Interview mit Paul-Julien Robert zum Film "Meine keine Familie"
Paul-Julien Robert ist 1979 in die Kommune am Friedrichshof geboren worden. In seinem ersten Film "Meine keine Familie" setzt er sich mit seinem Aufwachsen, in der vom Aktionskünstler Otto Mühl geleiteten Kommune auseinander und stellt Fragen nach Familie und Zusammenleben im Allgemeinen aber auch nach Verantwortung und Bewusstsein für die Geschehnisse in der Kommune. Vergangenen Freitag hatten wir die Gelegenheit mit dem Regisseur im Rahmen eines Fimabends im Illmitzer Nationalparkkino ein Interview zu führen.
Was war die eigentliche Intention diesen Film zu machen?
Es war eigentlich eine Neugier. Die Kommune ist 1990 zerfallen, ich war damals 12 Jahre alt und ich hatte damals Bilder, was da so passiert ist. Aber das war bloß eine Erinnerung und ich wollte wissen wie nah meine Erinnerung, an dem was wirklich geschehen ist, war, und hab dann angefangen im Archivmaterial zu recherchieren und habe dann gemerkt, dass meine Erinnerung relativ nah an dem ist, was auf dem Material zu sehen war. Mit dem Material bin ich dann an eine Produktionsfirma in Wien herangetreten und wir haben versucht was daraus zu machen.

- **ERFASSTE DATEN**:
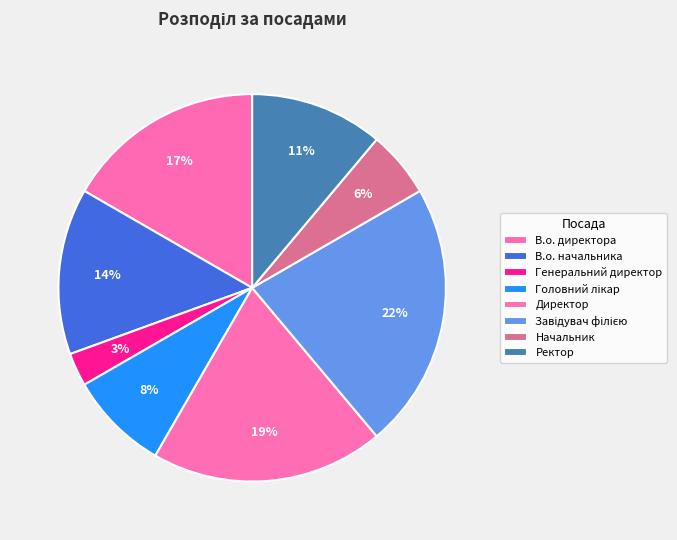

Is it true that Генеральний директор is 15% of the pie?

False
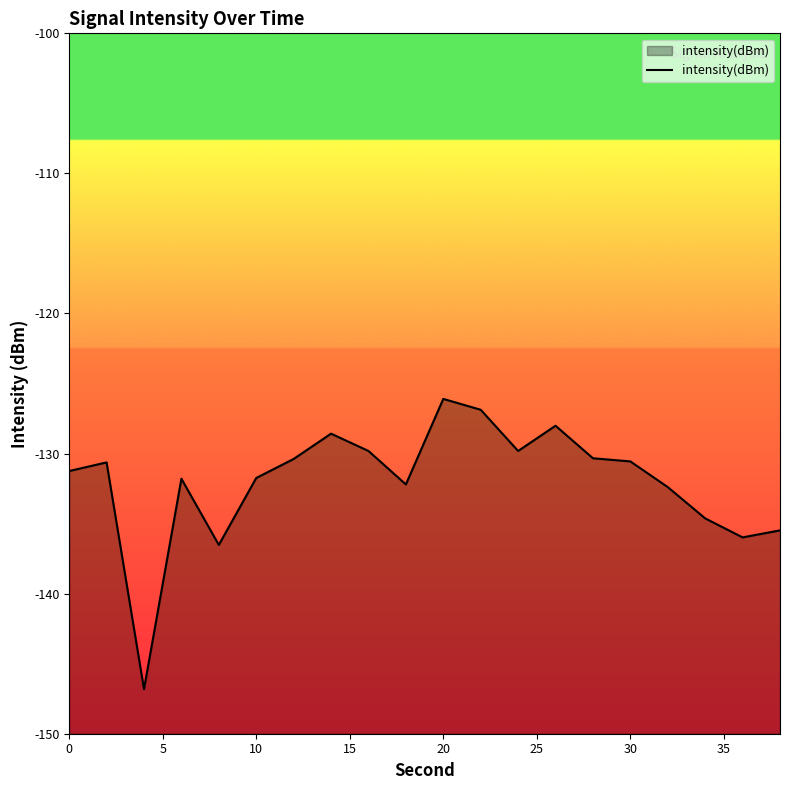

What is the difference between the maximum and minimum values?

20.7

- **AUFGABE A**:
Bearbeite den Abschnitt des Interviews, der mit „Interview mit Paul-Julien“ beginnt und bis einschließlich „Film zu machen?“ reicht: Gib ihn wieder und setze dabei „Filmemacher“ an die Stelle von „Regisseur“.
- **AUFGABE B**:
Fasse das Interview mit Paul-Julien Robert in zwei Sätzen zusammen.

- **LÖSUNG A**:
Interview mit Paul-Julien Robert zum Film "Meine keine Familie"
Paul-Julien Robert ist 1979 in die Kommune am Friedrichshof geboren worden. In seinem ersten Film "Meine keine Familie" setzt er sich mit seinem Aufwachsen, in der vom Aktionskünstler Otto Mühl geleiteten Kommune auseinander und stellt Fragen nach Familie und Zusammenleben im Allgemeinen aber auch nach Verantwortung und Bewusstsein für die Geschehnisse in der Kommune. Vergangenen Freitag hatten wir die Gelegenheit mit dem Filmemacher im Rahmen eines Fimabends im Illmitzer Nationalparkkino ein Interview zu führen.
Was war die eigentliche Intention diesen Film zu machen?

- **LÖSUNG B**:
Paul-Julien Robert wurde 1979 in die von Otto Mühl geleitete Kommune am Friedrichshof geboren und setzt sich in seinem ersten Film „Meine keine Familie“ mit seinem Aufwachsen dort sowie mit Fragen nach Familie, Zusammenleben und Verantwortung auseinander. Anlass für den Film war Neugier: Er wollte wissen, wie nah seine Erinnerungen an die 1990 zerfallene Kommune am tatsächlichen Geschehen lagen, fand sie im Archivmaterial weitgehend bestätigt und trat mit dem Material an eine Produktionsfirma in Wien heran.